* GOAL OF THE EXERCISE
Copy the records word for word from their first line through the line containing "centres de vacances", with both ends included. Reproduce nothing past that line.
Segment Start: RECORDS SHOWN
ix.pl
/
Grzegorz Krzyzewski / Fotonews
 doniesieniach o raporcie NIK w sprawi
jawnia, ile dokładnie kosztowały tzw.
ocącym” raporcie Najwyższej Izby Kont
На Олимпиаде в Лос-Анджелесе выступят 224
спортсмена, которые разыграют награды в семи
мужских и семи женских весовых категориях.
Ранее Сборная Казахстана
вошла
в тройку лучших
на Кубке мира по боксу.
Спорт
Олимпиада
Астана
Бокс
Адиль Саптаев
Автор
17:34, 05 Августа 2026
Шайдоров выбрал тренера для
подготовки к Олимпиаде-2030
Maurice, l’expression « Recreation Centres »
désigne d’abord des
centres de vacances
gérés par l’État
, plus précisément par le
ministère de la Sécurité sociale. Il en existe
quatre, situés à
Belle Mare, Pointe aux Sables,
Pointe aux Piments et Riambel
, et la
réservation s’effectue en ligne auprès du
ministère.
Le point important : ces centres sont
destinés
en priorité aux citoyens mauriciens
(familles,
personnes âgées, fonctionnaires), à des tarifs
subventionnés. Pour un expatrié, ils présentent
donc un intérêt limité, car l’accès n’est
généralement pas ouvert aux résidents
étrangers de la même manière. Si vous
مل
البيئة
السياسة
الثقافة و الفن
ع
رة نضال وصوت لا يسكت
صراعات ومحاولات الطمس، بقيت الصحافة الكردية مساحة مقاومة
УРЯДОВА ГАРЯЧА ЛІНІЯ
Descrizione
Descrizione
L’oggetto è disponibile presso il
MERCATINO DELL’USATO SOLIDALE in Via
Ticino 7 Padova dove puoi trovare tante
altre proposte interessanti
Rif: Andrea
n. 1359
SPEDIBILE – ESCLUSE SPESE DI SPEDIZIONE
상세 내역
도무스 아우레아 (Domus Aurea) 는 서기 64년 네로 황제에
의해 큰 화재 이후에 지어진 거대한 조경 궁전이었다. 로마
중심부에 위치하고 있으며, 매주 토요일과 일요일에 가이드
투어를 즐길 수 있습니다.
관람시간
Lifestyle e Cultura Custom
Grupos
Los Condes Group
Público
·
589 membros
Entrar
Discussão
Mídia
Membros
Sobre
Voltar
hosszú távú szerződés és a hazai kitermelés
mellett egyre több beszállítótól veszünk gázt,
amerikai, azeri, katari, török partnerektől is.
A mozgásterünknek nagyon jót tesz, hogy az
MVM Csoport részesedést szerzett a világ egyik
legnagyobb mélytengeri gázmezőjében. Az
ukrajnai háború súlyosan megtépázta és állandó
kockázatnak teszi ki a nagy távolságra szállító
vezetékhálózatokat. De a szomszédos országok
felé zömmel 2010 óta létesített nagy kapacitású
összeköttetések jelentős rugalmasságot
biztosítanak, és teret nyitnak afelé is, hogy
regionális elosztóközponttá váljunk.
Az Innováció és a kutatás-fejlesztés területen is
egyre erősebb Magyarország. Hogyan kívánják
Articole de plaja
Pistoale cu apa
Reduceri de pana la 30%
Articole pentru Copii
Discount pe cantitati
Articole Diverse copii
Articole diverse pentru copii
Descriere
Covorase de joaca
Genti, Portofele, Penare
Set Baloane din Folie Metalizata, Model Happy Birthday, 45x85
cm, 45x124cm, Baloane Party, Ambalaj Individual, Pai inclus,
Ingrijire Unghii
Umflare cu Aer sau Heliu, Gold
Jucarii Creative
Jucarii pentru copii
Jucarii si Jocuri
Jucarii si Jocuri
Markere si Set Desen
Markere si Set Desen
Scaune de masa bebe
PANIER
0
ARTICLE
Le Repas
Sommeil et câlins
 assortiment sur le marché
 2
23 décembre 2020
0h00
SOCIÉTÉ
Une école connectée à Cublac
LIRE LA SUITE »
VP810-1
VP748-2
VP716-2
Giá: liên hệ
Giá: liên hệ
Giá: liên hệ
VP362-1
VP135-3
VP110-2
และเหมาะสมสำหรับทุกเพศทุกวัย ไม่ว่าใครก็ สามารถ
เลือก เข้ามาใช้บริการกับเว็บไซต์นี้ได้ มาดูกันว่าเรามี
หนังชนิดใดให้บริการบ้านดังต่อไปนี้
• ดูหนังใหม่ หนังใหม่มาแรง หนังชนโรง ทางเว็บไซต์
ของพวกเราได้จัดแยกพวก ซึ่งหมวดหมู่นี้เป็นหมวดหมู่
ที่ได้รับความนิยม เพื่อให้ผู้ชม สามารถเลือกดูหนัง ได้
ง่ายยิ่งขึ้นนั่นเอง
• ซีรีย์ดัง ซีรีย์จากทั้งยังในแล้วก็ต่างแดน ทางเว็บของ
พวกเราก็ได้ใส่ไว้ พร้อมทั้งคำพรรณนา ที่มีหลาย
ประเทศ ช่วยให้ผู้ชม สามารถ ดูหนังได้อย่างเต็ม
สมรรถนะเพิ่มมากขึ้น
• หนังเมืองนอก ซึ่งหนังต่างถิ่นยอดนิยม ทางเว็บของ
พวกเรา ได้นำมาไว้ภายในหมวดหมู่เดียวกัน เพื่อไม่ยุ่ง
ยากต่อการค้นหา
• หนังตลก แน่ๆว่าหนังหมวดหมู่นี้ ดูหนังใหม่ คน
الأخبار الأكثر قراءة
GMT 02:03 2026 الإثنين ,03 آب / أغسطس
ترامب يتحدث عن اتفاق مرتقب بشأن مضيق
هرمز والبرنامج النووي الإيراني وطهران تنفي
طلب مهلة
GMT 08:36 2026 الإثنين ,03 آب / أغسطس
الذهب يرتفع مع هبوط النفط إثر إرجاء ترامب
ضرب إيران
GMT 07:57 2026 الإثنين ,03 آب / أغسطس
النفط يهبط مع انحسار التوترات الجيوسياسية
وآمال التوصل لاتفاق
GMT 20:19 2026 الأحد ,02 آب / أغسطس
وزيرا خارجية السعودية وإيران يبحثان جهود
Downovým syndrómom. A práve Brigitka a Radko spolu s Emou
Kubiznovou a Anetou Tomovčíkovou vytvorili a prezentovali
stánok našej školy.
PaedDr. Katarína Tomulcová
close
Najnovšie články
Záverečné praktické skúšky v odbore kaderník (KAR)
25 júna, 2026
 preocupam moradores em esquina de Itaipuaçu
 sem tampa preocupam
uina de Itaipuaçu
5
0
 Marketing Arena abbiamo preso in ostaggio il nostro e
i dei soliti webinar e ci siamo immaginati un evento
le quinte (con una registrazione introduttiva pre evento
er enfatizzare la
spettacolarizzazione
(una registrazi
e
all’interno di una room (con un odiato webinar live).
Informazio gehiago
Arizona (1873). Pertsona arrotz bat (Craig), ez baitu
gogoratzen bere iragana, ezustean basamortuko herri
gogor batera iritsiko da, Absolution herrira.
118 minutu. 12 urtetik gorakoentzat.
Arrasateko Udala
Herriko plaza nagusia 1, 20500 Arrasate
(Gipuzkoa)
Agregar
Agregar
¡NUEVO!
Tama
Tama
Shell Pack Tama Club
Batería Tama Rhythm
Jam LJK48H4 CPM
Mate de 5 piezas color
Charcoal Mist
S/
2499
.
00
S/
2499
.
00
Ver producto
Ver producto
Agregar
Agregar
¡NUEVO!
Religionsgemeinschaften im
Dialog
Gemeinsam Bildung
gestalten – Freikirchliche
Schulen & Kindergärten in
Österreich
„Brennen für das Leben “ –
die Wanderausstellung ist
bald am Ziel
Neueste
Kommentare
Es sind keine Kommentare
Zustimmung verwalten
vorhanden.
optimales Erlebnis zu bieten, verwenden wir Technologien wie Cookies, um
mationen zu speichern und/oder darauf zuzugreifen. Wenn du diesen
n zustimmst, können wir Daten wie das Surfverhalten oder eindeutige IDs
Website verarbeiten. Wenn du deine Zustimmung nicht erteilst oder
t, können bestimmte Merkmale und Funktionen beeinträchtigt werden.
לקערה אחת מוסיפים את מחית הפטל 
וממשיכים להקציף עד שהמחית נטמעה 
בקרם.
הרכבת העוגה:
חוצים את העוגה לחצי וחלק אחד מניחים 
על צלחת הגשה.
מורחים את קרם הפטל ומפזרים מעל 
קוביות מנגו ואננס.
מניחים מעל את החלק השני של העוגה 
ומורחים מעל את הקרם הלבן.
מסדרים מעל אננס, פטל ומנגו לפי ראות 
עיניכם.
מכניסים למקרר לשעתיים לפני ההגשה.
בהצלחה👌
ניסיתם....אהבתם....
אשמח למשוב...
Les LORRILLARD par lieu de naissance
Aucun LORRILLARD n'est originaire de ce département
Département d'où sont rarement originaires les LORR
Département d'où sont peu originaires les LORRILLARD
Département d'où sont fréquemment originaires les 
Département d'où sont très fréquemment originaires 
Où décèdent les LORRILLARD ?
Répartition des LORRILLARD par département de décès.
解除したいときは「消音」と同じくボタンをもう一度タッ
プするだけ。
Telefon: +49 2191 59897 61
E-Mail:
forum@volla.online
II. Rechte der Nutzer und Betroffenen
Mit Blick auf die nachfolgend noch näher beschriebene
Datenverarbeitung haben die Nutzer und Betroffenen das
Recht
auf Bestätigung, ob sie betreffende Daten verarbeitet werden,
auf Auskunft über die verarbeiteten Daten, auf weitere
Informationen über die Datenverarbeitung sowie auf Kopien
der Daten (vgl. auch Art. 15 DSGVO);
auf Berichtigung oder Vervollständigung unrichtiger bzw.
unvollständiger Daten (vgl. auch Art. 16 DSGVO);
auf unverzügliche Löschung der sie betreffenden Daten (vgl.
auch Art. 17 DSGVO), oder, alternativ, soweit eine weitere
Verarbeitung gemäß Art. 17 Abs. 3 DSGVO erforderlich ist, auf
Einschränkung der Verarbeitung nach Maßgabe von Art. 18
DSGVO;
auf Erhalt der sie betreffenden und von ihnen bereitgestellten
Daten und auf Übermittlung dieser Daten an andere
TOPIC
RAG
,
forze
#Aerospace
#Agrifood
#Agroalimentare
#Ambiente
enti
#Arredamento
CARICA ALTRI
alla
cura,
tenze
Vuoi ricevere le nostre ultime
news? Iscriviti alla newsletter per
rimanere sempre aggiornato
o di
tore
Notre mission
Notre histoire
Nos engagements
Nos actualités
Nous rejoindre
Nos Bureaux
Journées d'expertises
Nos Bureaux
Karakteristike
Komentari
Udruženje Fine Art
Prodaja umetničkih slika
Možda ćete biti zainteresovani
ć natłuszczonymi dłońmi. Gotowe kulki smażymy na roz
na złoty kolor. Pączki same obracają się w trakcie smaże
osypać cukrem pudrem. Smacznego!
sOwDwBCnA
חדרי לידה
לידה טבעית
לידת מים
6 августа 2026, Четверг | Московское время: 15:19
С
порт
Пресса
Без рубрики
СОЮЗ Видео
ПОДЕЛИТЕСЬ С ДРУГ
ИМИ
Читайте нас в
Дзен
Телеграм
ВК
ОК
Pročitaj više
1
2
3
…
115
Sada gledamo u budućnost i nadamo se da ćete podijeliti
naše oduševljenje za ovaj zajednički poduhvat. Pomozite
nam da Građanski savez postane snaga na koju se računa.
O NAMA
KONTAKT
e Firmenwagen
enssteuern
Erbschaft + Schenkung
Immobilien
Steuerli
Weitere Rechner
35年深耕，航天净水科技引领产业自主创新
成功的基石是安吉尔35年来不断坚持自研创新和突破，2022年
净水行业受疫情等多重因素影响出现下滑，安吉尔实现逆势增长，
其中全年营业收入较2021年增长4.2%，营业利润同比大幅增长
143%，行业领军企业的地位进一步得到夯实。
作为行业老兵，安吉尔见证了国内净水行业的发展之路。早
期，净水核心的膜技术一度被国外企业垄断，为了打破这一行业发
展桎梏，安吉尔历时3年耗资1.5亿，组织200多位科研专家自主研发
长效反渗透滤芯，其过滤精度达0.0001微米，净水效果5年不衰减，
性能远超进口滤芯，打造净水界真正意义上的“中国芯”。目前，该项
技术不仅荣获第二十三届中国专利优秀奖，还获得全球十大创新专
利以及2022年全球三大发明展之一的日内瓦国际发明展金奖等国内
Segment End: RECORDS SHOWN
* RESPONSE TO THIS EXERCISE
ix.pl
/
Grzegorz Krzyzewski / Fotonews
 doniesieniach o raporcie NIK w sprawi
jawnia, ile dokładnie kosztowały tzw.
ocącym” raporcie Najwyższej Izby Kont
На Олимпиаде в Лос-Анджелесе выступят 224
спортсмена, которые разыграют награды в семи
мужских и семи женских весовых категориях.
Ранее Сборная Казахстана
вошла
в тройку лучших
на Кубке мира по боксу.
Спорт
Олимпиада
Астана
Бокс
Адиль Саптаев
Автор
17:34, 05 Августа 2026
Шайдоров выбрал тренера для
подготовки к Олимпиаде-2030
Maurice, l’expression « Recreation Centres »
désigne d’abord des
centres de vacances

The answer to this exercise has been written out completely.